= Beginning of Section =
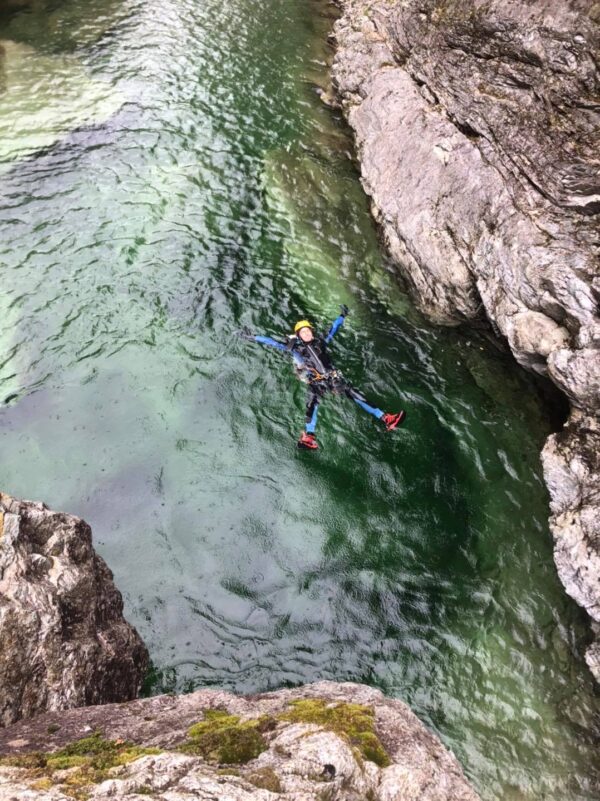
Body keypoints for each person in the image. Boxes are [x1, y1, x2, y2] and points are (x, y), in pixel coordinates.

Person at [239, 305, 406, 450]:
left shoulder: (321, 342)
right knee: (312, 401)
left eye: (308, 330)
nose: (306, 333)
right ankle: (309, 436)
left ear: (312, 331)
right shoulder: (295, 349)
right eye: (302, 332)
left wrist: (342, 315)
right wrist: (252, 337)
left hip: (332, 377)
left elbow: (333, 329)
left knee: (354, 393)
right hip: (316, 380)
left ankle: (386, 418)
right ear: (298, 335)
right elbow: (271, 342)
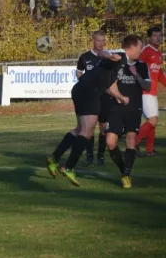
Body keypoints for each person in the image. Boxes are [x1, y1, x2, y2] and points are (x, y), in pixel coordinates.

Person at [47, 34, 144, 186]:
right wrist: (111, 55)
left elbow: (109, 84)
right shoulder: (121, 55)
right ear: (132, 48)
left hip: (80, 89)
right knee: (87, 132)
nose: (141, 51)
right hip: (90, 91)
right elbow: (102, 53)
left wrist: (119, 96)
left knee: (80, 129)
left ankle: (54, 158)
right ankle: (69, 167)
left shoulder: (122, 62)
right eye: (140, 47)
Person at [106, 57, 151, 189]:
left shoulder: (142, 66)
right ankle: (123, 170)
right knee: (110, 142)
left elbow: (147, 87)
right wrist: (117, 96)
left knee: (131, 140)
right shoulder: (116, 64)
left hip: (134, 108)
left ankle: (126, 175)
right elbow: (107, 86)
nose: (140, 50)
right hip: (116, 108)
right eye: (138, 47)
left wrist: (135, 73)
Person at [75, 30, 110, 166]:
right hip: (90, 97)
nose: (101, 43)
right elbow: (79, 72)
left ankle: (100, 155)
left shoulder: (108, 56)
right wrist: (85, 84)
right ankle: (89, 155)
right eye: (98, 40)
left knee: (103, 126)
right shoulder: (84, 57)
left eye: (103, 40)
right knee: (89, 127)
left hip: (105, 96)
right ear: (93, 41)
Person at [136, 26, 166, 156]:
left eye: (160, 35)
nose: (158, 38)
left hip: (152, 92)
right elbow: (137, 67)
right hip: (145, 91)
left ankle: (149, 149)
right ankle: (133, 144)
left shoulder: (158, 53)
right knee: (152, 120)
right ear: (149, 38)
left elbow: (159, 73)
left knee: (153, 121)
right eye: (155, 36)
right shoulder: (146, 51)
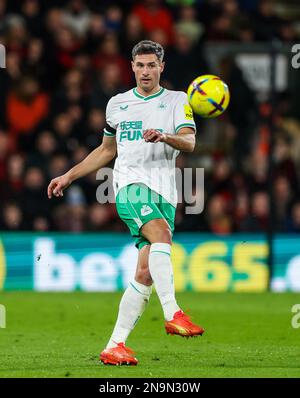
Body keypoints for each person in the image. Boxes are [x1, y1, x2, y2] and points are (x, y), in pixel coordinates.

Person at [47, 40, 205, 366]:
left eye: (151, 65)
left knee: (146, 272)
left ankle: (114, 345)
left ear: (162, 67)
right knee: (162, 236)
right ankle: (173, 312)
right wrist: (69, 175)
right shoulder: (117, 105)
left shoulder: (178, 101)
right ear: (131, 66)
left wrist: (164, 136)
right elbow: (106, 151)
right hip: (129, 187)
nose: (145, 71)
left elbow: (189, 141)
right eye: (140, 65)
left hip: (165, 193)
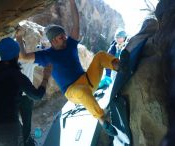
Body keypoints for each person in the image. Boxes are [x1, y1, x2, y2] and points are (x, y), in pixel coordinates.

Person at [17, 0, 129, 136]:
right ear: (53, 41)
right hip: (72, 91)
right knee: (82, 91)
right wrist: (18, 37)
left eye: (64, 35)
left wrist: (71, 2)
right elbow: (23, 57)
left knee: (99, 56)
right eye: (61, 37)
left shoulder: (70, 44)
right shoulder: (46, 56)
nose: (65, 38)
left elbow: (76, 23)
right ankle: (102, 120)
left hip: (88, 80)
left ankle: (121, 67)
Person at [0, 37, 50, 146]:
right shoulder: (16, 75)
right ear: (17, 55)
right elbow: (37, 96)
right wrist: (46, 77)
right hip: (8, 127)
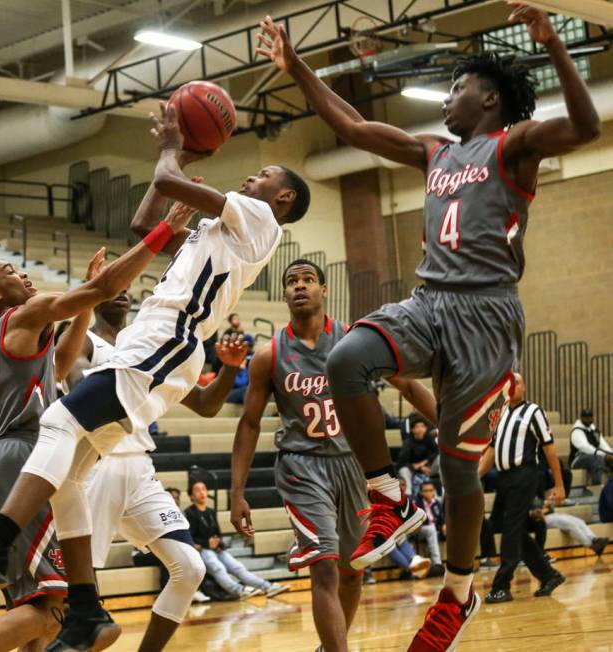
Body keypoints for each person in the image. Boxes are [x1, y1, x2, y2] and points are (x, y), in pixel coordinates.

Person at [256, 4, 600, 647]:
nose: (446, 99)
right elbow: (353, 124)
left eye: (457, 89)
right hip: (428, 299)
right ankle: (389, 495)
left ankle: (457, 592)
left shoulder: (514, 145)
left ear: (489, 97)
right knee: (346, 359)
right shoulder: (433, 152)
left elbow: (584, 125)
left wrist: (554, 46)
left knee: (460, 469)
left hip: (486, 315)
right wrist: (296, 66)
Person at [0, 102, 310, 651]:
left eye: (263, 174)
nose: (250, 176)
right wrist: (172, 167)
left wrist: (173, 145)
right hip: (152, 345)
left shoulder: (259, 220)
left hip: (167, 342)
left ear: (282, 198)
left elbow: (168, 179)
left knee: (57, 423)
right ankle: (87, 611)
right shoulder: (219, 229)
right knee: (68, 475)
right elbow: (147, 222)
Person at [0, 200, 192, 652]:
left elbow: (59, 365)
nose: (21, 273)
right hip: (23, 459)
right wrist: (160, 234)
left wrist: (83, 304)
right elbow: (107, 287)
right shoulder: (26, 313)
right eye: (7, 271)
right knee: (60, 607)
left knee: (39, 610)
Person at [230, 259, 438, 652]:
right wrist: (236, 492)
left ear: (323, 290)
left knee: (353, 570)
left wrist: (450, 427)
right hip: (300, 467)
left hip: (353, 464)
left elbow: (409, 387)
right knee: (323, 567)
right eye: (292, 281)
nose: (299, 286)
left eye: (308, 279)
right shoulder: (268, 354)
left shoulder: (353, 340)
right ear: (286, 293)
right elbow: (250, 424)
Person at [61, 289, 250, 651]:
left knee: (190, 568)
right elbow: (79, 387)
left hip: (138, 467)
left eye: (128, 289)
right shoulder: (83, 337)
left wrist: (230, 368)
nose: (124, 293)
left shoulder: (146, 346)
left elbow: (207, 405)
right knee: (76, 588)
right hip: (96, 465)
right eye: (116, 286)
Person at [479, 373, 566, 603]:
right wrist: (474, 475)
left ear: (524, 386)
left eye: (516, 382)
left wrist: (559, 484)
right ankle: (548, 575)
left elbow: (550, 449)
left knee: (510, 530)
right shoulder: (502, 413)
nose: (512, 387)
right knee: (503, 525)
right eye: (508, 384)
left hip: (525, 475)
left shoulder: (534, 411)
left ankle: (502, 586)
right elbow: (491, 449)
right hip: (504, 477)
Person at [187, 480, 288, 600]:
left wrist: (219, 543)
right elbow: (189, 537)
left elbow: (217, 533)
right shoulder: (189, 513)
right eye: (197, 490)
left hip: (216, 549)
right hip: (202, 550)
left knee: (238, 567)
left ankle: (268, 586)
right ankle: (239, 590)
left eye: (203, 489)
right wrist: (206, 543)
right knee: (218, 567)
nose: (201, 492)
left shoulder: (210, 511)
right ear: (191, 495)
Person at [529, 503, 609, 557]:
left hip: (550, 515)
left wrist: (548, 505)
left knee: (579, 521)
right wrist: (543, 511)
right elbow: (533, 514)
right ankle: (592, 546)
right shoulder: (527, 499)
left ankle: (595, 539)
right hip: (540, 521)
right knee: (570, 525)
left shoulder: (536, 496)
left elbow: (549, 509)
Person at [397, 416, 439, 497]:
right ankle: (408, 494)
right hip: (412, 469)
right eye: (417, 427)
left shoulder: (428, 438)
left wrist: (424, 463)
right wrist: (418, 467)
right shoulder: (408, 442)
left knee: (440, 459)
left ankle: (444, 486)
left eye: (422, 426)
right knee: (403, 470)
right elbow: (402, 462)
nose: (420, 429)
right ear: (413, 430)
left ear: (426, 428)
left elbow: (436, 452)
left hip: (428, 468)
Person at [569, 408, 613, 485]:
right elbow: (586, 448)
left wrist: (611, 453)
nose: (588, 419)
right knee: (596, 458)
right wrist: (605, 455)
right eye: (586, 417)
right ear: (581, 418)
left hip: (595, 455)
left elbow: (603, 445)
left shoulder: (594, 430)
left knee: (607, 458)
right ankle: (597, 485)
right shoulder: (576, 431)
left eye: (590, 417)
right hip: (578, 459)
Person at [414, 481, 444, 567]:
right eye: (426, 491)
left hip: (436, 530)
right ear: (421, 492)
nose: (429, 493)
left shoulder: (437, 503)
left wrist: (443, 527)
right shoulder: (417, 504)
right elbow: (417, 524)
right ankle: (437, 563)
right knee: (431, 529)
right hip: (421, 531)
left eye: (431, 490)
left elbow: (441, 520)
= End of Section =
Verbatim transcription needed, from the opening line of the entries above through the line containing "nose: (306, 333)"; pictures do not belong in it.

**RESPONSE AREA**.
Body keypoints for each person in the image. Boxes are [x1, y1, x2, y2] and points are (x, y), in pixel coordinates.

Person at [239, 305, 406, 450]:
left shoulder: (321, 342)
right knee: (312, 401)
left eye: (308, 330)
nose: (306, 333)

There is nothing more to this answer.